TAILORED: Theoretical Foundations of Learning with Observational and Interventional Data

NNF Project Grant in the Natural and Technical Sciences 2024 - 2027.
Data collection can be interventional or observational. The aim of interventional data collection is to establish causal mechanisms. However, such data are typically expensive and scarce. Conversely, observational data are typically inexpensive and abundant, but offer little insight into causal mechanisms, because without interventions it is extremely challenging to distinguish statistical correlations from causal relations.

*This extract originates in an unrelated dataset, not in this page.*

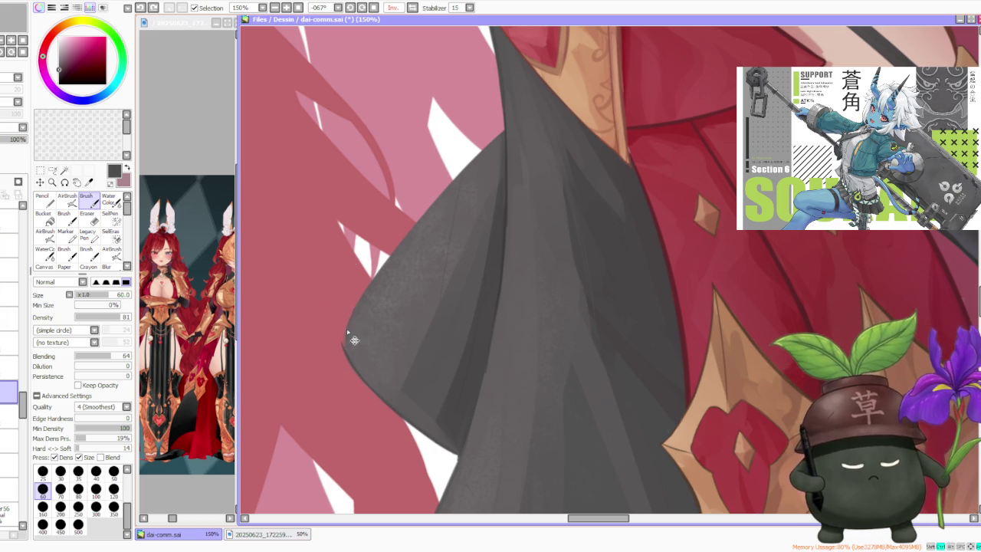
pyautogui.press('ctrl+z')
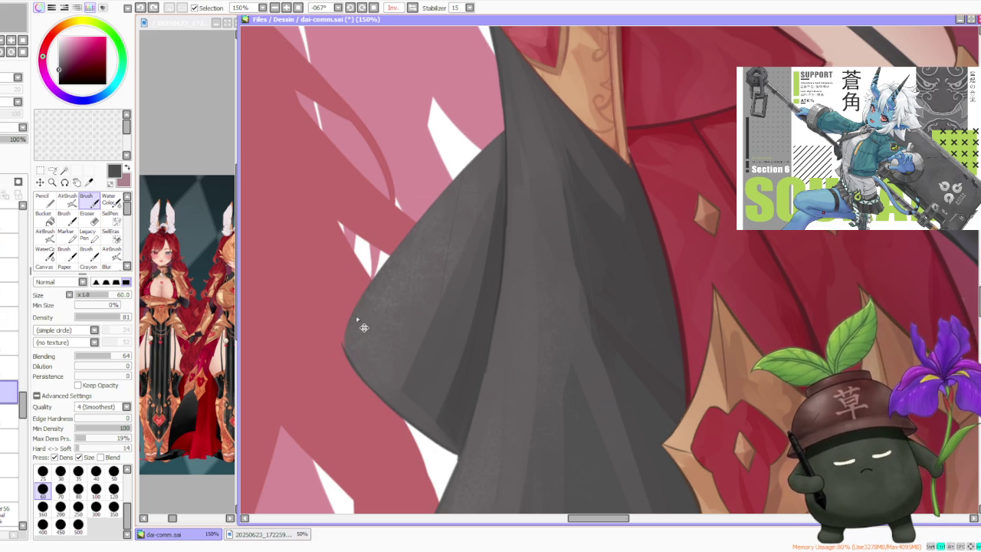
pyautogui.moveTo(343, 347); pyautogui.dragTo(401, 241)
pyautogui.press('ctrl+z')
pyautogui.moveTo(344, 344); pyautogui.dragTo(410, 230)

Existing research often examines the two types of data in isolation. We aim to develop new statistical methods that integrate the two data sources in a theoretically grounded manner to mitigate the limitations of each and leverage the strengths of both. Interventional data can help correct biases in observational data, while observational data can expand the applicability of interventional data by providing diversity and scale. Additionally, we aim to derive frameworks for using cheap observational data to guide adaptive collection of expensive interventional data to maximize the information gained.

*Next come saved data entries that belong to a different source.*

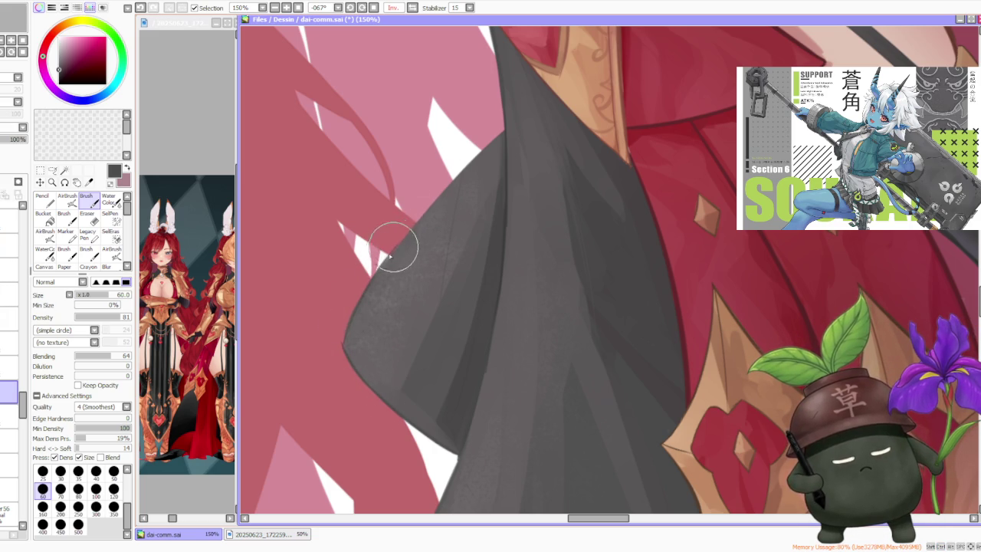
pyautogui.press('ctrl+z')
pyautogui.moveTo(385, 265); pyautogui.dragTo(462, 171)
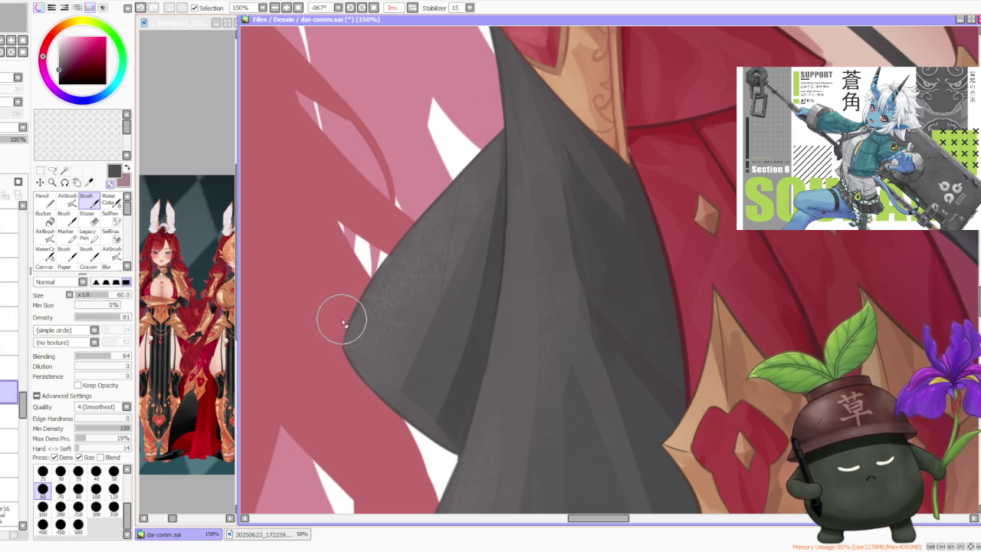
# - On another layer, eyedrop the fabric's grey and fill its left edge outward
pyautogui.click(11, 416)
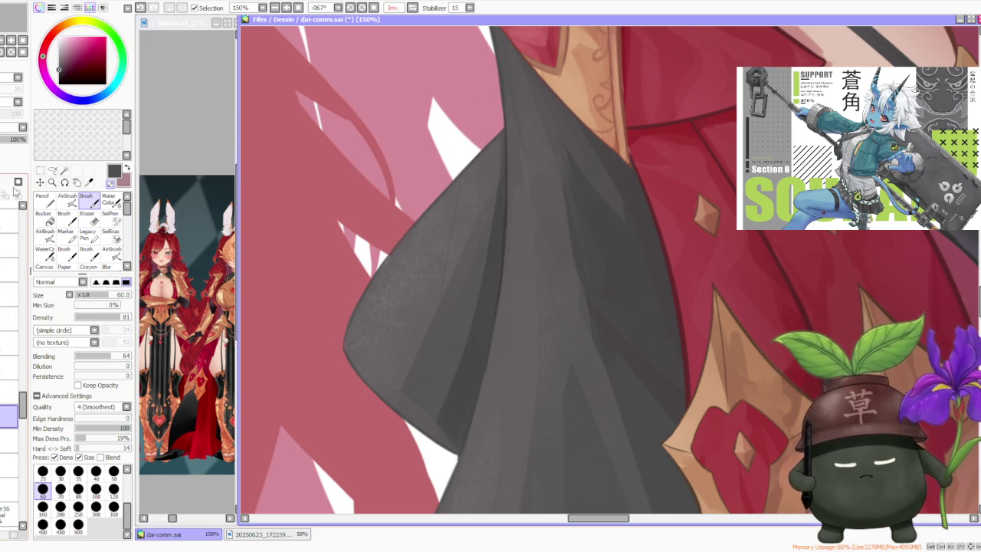
pyautogui.keyDown('alt'); pyautogui.click(350, 342); pyautogui.keyUp('alt')
pyautogui.moveTo(347, 352)
pyautogui.mouseDown()
pyautogui.moveTo(339, 328)
pyautogui.moveTo(373, 268)
pyautogui.mouseUp()
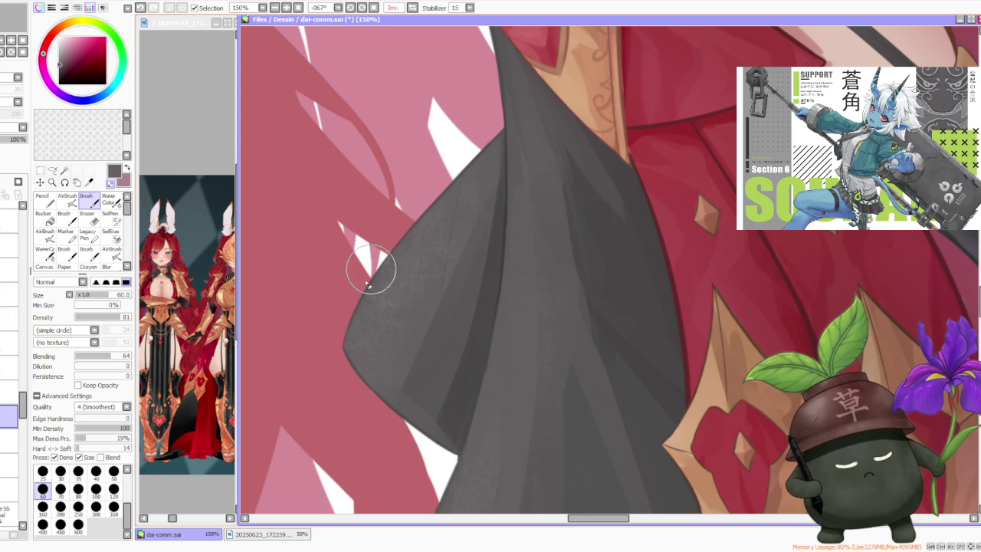
pyautogui.scroll(2, 378, 278)
pyautogui.scroll(2, 414, 245)
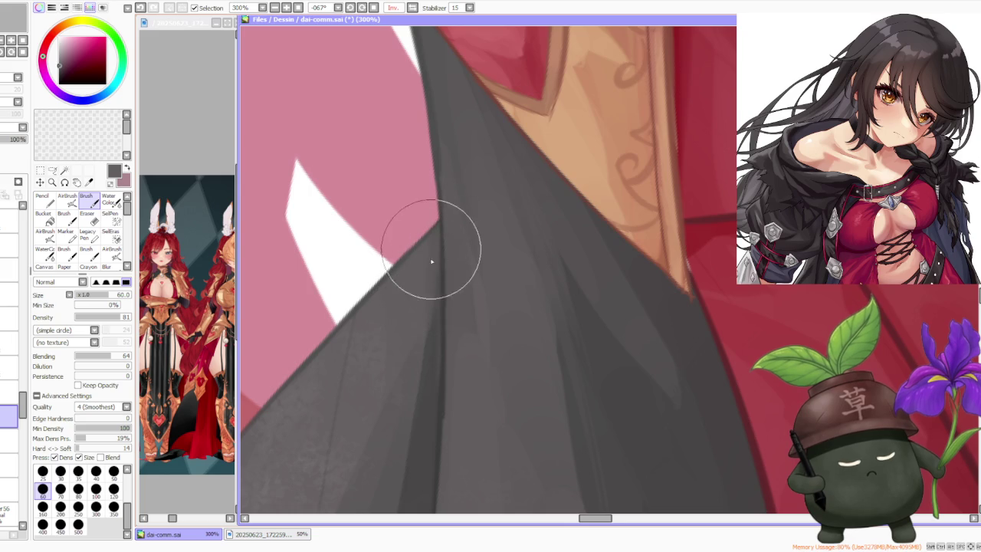
pyautogui.scroll(-2, 433, 256)
pyautogui.scroll(-2, 438, 258)
pyautogui.scroll(2, 437, 260)
pyautogui.scroll(1, 429, 284)
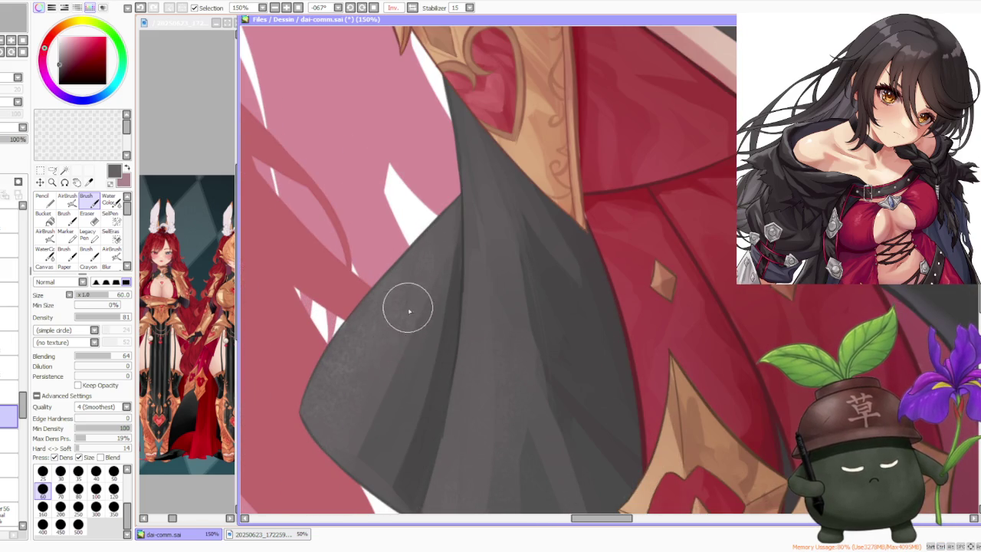
pyautogui.scroll(-1, 391, 367)
pyautogui.scroll(2, 379, 390)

The research will combine recent developments in causality and reinforcement learning. The former offers a formal approach to modeling the two forms of data collection, while the latter provides a framework for adaptive decision-making. Outcomes of the project will have potential future applications in healthcare, education, agroecology, and many other domains, which can benefit from integration of observational and interventional data. It will open the opportunity to tailor the applications reliably thanks to the richness of observational data and quality of interventional data.